**DATASET EXCERPT**
++++++++++++++++++++
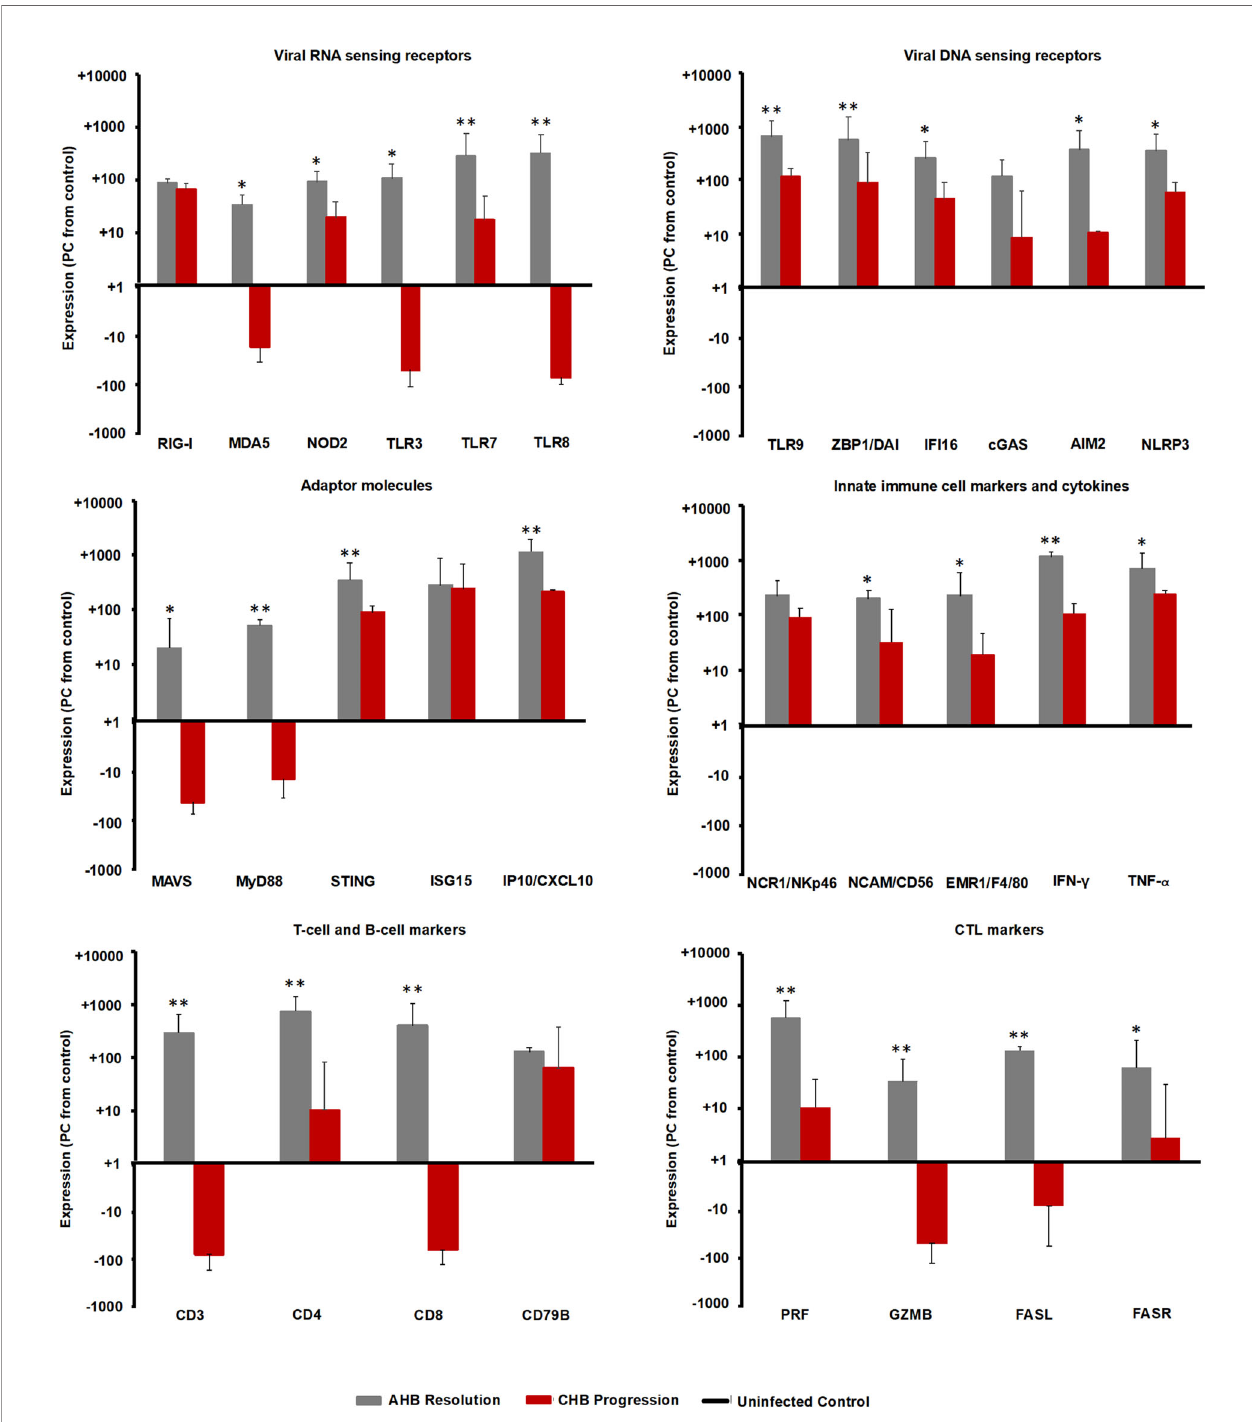
FIGURE 10 | Comparison of intrahepatic expression of PRRs, adaptor molecules, ISGs, innate and adaptive immune cell markers, and cytokines during the resolved and chronic outcomes of WHV infection. Liver expression of important viral RNA and DNA sensing receptors, adaptor molecules, ISGs, innate and adaptive immune cell markers, and cytokines in ten woodchucks each with AHB resolution or CHB progression was compared to their expression in WHV-uninfected controls (i.e., in the liver obtained from the ten woodchucks with normal or delayed AHB resolution prior to WHV inoculation). The marker expression was averaged for each setting (i.e., peak AHB, CHB, and uninfected control). The percentage increase or decrease in expression relative to the uninfected control is presented. Horizontal bars represent the standard error of the mean. P values representing statistical signi fi cance during AHB resolution compared to CHB progression are shown as * for <0.05 and ** for <0.01. PC,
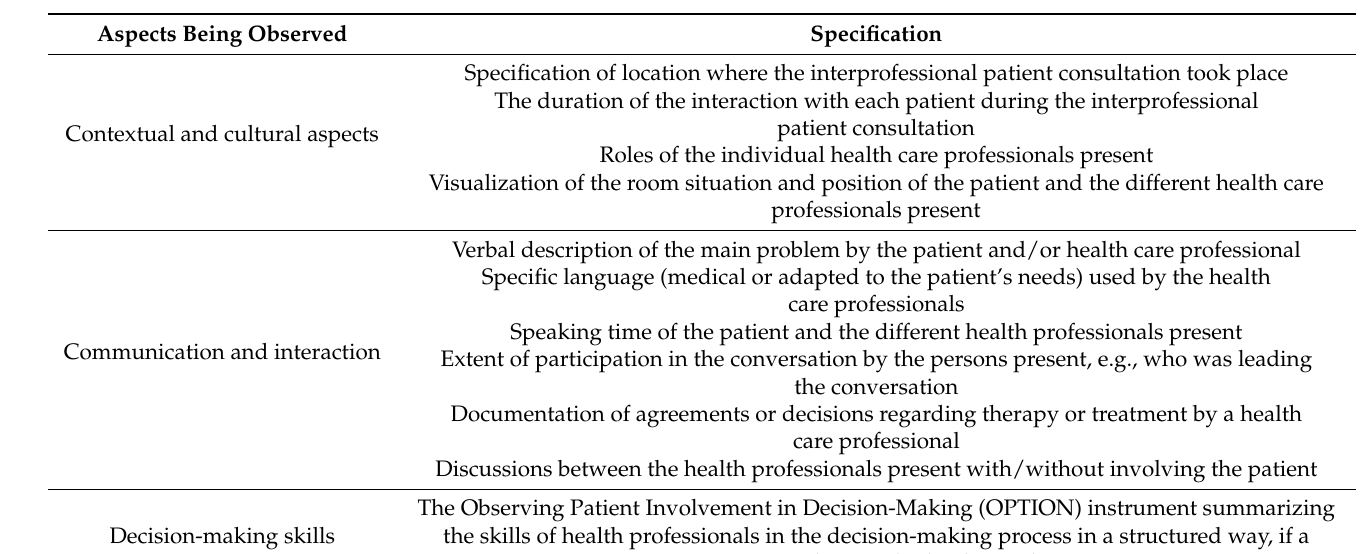
Table 1. Observation guide: Aspects being observed during interprofessional psychiatric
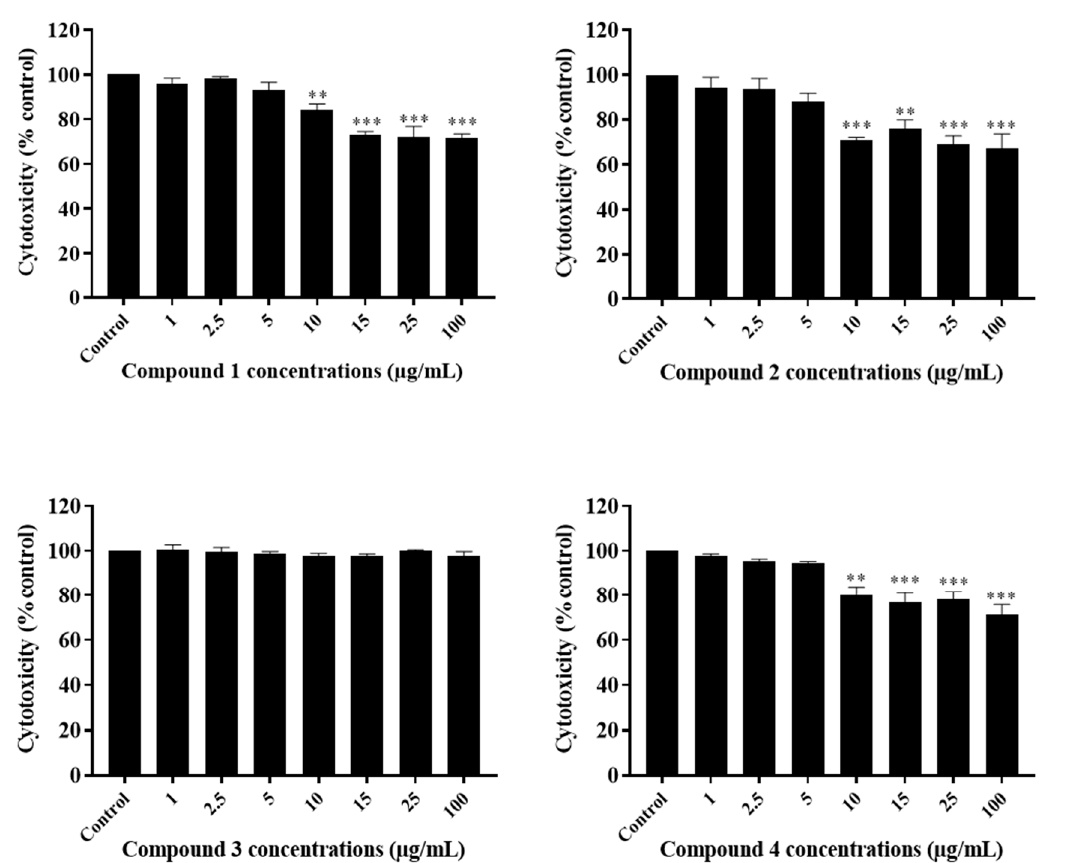
Figure 7. Cytotoxic effect of Sal- A derivatives on HCT116 cells. Cells were treated with 1% DMSO (control) or the indicated concentrations of the compounds for six hours. The cytotoxic activity was determined in triplicate wells by the lactate dehydrogenase assay. Results are expressed as percentage of control and represent the average of three independent experiments ± SEM. Statistical significance is reported by one-way ANOVA post hoc Tukey test indicating differences between treatment concentrations and control (**, p < 0.01; ***, p <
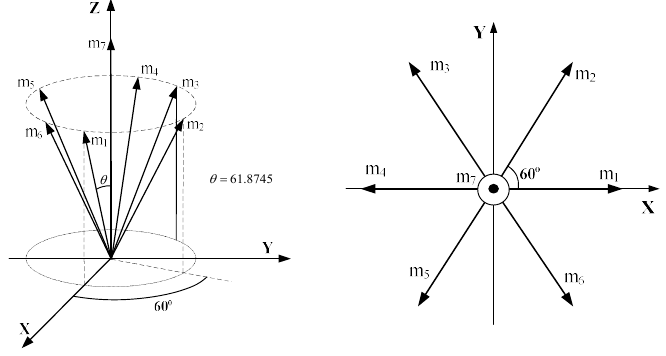
Figure 7. The redundant configuration of seven gyros.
++++++++++++++++++++
**YOUR GOAL**
Copy the listing over exactly, skipping the pictures it holds.

**ANSWER TO THE PROBLEM**
FIGURE 10 | Comparison of intrahepatic expression of PRRs, adaptor molecules, ISGs, innate and adaptive immune cell markers, and cytokines during the resolved and chronic outcomes of WHV infection. Liver expression of important viral RNA and DNA sensing receptors, adaptor molecules, ISGs, innate and adaptive immune cell markers, and cytokines in ten woodchucks each with AHB resolution or CHB progression was compared to their expression in WHV-uninfected controls (i.e., in the liver obtained from the ten woodchucks with normal or delayed AHB resolution prior to WHV inoculation). The marker expression was averaged for each setting (i.e., peak AHB, CHB, and uninfected control). The percentage increase or decrease in expression relative to the uninfected control is presented. Horizontal bars represent the standard error of the mean. P values representing statistical signi fi cance during AHB resolution compared to CHB progression are shown as * for <0.05 and ** for <0.01. PC,
Table 1. Observation guide: Aspects being observed during interprofessional psychiatric
Figure 7. Cytotoxic effect of Sal- A derivatives on HCT116 cells. Cells were treated with 1% DMSO (control) or the indicated concentrations of the compounds for six hours. The cytotoxic activity was determined in triplicate wells by the lactate dehydrogenase assay. Results are expressed as percentage of control and represent the average of three independent experiments ± SEM. Statistical significance is reported by one-way ANOVA post hoc Tukey test indicating differences between treatment concentrations and control (**, p < 0.01; ***, p <
Figure 7. The redundant configuration of seven gyros.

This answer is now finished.